Lead Cybersecurity Analyst I

Carpenter Technology Corporation is a leading producer and distributor of premium specialty alloys, including titanium alloys, nickel and cobalt based superalloys, stainless steels, alloy steels and tool steels. Carpenter Technology's high-performance materials and advanced process solutions are an integral part of critical applications used within the aerospace, transportation, medical and energy markets, among other markets. Building on its history of innovation, Carpenter Technology's wrought and powder technology capabilities support a range of next-generation products and manufacturing techniques, including novel magnetic materials and additive manufacturing.

ANALYST III - CYBERSECURITY

PRIMARY RESPONSIBILITIES FOR ANALYST III - CYBERSECURITY

• Contributes as needed with Identity and Access Management (IAM) duties including user account provisioning, password vaulting, periodic access review, and encryption key management
• Assists with cyber-threat monitoring and Security Operations Center (SOC) duties.
• Perform daily security operations duties including handling service requests from Business and IT teams. Updates standard operating procedures and as-built documentation.
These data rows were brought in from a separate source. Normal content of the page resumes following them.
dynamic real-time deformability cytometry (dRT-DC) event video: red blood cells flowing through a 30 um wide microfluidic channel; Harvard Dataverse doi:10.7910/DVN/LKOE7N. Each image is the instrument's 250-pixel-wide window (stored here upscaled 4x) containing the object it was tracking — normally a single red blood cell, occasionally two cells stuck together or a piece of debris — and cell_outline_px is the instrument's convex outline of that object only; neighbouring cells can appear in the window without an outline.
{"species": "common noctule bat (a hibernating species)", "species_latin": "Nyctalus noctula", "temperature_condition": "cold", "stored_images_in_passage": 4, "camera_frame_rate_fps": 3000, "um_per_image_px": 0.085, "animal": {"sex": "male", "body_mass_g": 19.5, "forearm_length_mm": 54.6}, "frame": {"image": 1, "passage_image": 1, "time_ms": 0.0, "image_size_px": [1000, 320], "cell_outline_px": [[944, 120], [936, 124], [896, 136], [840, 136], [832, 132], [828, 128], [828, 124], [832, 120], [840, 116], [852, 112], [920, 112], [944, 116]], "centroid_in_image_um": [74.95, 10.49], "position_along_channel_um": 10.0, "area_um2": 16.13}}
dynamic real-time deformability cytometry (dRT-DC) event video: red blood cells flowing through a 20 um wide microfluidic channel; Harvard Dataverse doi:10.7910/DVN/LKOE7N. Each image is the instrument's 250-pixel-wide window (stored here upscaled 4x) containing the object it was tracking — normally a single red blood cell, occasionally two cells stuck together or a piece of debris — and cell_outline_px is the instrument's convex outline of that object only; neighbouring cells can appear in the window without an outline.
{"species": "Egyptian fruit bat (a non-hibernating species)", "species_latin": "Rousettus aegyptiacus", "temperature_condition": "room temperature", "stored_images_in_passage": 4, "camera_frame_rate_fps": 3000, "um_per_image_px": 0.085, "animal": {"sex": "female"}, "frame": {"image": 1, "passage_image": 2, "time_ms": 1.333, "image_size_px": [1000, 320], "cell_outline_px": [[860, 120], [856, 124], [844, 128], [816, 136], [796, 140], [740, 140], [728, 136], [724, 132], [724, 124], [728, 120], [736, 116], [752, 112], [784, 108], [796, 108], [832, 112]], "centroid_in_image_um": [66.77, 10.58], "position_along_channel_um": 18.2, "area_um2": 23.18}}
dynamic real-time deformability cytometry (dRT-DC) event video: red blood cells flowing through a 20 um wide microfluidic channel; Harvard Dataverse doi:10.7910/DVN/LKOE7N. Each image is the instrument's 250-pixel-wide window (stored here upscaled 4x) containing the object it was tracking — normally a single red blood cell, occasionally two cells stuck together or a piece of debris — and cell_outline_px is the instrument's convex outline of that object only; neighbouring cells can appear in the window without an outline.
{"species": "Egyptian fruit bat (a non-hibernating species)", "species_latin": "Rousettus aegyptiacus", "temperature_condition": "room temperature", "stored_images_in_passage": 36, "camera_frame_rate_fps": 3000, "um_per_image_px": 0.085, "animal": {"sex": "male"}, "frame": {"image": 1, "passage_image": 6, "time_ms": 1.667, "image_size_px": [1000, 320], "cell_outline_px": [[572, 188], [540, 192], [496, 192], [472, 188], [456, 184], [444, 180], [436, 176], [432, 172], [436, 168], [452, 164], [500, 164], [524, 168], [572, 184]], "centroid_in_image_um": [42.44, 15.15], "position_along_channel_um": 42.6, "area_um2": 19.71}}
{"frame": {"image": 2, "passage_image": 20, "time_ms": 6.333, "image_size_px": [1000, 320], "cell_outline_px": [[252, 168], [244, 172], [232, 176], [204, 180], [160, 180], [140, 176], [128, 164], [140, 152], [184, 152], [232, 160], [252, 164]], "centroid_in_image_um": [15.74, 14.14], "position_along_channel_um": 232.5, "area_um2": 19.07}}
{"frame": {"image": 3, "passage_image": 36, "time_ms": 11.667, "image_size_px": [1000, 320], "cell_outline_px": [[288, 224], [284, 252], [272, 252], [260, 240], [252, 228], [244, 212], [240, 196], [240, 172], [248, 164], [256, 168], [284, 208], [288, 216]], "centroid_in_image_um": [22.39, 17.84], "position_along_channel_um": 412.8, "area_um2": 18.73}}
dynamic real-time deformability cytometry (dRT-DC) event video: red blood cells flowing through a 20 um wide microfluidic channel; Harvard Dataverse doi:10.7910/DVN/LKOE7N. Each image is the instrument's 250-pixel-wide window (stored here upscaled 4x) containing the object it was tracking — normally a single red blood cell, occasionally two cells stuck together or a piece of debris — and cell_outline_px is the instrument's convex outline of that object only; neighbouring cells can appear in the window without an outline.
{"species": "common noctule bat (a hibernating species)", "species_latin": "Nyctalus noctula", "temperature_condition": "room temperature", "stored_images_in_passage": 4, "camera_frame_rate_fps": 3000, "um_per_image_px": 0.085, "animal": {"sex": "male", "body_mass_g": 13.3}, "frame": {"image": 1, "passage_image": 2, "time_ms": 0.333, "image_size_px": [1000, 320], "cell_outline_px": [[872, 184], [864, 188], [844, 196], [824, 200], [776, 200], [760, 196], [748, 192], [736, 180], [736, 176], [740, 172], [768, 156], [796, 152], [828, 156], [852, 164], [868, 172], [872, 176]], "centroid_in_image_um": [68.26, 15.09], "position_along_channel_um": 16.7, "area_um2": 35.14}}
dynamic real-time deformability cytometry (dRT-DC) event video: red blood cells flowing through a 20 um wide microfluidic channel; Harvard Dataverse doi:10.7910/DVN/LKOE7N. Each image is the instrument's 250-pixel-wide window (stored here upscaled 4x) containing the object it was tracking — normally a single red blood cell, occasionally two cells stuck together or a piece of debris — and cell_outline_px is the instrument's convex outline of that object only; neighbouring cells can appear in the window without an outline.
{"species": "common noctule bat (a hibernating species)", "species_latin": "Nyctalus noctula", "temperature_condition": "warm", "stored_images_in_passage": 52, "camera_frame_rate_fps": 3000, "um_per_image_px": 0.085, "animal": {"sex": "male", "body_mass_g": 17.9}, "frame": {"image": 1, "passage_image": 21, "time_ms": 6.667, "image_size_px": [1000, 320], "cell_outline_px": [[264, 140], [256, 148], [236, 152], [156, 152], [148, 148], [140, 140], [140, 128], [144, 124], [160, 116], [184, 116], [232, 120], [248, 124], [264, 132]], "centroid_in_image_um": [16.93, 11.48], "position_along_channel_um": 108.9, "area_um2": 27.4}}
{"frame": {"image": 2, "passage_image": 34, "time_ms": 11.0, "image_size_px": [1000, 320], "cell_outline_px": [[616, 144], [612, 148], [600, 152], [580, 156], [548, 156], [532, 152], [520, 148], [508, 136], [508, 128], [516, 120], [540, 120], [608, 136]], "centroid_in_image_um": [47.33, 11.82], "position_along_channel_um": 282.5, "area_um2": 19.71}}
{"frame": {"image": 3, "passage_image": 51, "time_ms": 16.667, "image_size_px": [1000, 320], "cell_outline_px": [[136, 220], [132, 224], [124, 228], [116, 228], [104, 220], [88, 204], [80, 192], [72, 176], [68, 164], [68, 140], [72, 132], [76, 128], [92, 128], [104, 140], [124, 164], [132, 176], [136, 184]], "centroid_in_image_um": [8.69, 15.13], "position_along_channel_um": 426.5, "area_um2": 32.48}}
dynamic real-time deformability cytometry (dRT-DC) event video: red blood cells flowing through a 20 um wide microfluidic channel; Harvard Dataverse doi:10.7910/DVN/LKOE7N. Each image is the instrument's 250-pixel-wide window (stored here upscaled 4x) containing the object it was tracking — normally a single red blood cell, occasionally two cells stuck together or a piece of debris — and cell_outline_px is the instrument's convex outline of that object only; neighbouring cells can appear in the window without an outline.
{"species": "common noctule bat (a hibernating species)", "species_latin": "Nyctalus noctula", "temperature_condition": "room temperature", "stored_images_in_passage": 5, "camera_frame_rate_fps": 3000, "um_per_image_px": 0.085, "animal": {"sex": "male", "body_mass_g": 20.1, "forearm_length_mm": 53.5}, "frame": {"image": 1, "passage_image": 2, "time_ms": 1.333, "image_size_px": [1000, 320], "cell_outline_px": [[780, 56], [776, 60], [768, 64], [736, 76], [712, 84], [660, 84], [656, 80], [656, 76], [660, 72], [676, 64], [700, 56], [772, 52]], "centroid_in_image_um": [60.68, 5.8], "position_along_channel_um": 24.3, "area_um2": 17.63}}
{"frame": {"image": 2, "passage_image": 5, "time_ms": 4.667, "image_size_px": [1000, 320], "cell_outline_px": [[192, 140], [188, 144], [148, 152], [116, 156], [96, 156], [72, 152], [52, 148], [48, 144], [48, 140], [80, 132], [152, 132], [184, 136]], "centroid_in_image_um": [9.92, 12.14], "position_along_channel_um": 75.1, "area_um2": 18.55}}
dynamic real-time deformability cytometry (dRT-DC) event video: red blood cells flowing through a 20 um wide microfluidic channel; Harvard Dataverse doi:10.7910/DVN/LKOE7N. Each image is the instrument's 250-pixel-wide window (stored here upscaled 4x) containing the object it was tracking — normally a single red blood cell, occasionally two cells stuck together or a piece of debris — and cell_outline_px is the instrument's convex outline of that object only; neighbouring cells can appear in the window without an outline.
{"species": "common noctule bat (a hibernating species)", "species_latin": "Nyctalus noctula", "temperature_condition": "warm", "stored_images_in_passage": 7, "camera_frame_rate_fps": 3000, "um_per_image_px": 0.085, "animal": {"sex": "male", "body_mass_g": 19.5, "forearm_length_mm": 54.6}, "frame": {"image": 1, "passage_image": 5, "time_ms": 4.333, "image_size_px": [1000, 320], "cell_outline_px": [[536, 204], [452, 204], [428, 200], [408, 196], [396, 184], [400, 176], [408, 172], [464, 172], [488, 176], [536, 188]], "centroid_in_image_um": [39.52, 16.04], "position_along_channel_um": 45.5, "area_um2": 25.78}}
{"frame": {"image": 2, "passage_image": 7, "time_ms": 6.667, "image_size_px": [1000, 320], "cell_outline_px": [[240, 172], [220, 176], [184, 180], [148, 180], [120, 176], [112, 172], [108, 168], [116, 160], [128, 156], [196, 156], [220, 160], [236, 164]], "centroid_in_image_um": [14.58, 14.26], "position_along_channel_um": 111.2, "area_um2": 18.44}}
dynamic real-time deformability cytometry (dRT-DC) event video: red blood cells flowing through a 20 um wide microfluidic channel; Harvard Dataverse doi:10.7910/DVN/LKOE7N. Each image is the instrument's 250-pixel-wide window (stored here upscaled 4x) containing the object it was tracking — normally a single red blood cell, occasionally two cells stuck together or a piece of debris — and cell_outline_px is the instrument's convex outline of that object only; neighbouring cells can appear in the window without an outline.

Routinely publish performance metrics.
• Monitors key security intelligence feeds and escalates relevant risks.
• Participates in cybersecurity technology projects and lifecycle management.
• Provides security technical assistance for IT projects intended to enable or advance business initiatives.
• Supports secure integration of Cloud and Third-party Applications.
• Assists with recurring patch and vulnerability management tasks.
• Facilitates third-party penetration testing (Ethical Hacking) to confirm design and operational effectiveness of security controls.
• Guides employees with security policy (e.g., password complexity, encryption settings, etc.) and advances cybersecurity awareness campaigns (e.g., Phishing email simulations).
• Routinely publishes Governance, Risk, and Compliance (GRC) metrics.
• Examines design and operational effectiveness of security controls. Coordinates audit engagements led by Internal Audit, Regulator, or external audit firm.
• Supports assessment of internal and third-party cybersecurity risk. Examine audit reports (e.g., SOC 1, SOC 2, ISO 27001, etc.). Assist with customer inquiries about Carpenter compliance related to IT and Security.
• Perform all other duties and special projects as assigned.

REQUIRED FOR THE ANALYST III - CYBERSECURITY

• Bachelor of Science degree in computer science or related field or a combination of business-related function experience, education, or related certifications (e.g., ISC2 CISSP) with experience.
• Minimum 5 years of related experience with Access Management, Security Operations, Network Security, Vulnerability Management, Compliance, or Audit.
• Advanced understanding of information technology.
• Advance knowledge of multiple security domains and common security controls.
• Expert knowledge of 2-3 security domains.
• Familiarity with common hacking techniques (e.g., malware, phishing, etc.) and effective counter measures.
• Adoption of security best practices and industry standards (e.g. NIST, ISO, CIS, COBIT, etc.).
• Hands-on operation of cybersecurity infrastructure (e.g., Firewalls, Intrusion Detection, AV, PKI, Encryption, etc.) and configuration experience.
• Security incident Response handling.
• Malware analysis.
• Multi-task and manage demands of multiple projects, incidents, and tasks.
• Meet deadlines and manage changing priorities.
• Perform effectively both independently and in a team environment.
• Strong collaboration skills and comfortable working in a team environment.
• Manage stressful situations associated with cyber-attack.
• Influence fellow technical staff regarding security, compliance, and risk.
• Identifies opportunities for improvement and makes constructive suggestions for change.
• Perform research and communicating findings to technical and non-technical audience.

Carpenter Technology Company offers a competitive salary and a comprehensive benefits package including life, medical, dental, vision, flexible spending accounts, disability coverage, 401k with company contributions as well as many other options to employees.

Carpenter Technology Corporation's policy is to fully and effectively maintain a program of equal employment opportunity and nondiscrimination for all employees, to employ affirmative action for all protected classes, and to recruit and develop the best qualified persons available regardless of age, race, color, religion, sex, gender identity, sexual orientation, marital status, national origin, political affiliation or any other characteristic protected by law. The Company also will recruit, develop and provide opportunities for qualified persons with disabilities and protected veterans.